Practical electric motorcycles, little more than a dream 20 years ago, are fast becoming a reality. The speed to attract enthusiasts is here now, though the range and short recharge times needed to appeal to commuters and tourers is still some time in the future. But maybe that future isn’t as far away as you think, judging by recent records set on electric motorcycles.
First, Terry Hershner completed the first coast-to-coast ride on an electric motorcycle by riding a Zero equipped with a Craig Vetter-designed fairing from Santa Monica, CA, to Jacksonville, FL, in five days and 15 hours. Now, Thad Wolff and the Moto-Electra crew have made the crossing in 84.5 hours, almost exactly three-and-a-half days, using an e-bike based on a Norton Featherbed chassis.

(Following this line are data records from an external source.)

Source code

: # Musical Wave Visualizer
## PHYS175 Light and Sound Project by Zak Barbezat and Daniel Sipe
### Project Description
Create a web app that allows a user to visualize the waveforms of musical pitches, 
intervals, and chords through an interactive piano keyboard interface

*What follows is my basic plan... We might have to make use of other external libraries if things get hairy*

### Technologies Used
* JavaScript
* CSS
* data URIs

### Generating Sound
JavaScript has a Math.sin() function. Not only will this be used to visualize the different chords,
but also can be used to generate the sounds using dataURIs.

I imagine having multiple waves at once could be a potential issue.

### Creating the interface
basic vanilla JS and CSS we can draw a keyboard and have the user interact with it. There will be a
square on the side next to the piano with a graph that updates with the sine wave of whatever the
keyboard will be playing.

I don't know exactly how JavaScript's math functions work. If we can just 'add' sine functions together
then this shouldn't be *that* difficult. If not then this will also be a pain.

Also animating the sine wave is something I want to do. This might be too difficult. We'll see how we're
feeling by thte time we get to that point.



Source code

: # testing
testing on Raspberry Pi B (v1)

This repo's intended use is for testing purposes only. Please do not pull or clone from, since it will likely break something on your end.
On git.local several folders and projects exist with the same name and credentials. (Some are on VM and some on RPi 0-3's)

Wolff’s and Moto-Electra’s record run was backed by a chase van equipped with a generator to charge the bike’s battery. Although capable of 150 miles between charges, the team made one-hour charging stops every 100-120 miles to prevent deep-discharging the battery pack.
The 2500-mile ride was done not to prove the adequacy of the existing electric-vehicle charging grid, said Moto-Electra team manager Brian Richardson, but to show off the capabilities of current electric-vehicle technology. “Obviously, electric vehicles will need to travel 300 miles to a charge at highway speeds,” he added, “before they will be truly viable for the general public as highway vehicles. It’s in the future, but coming.”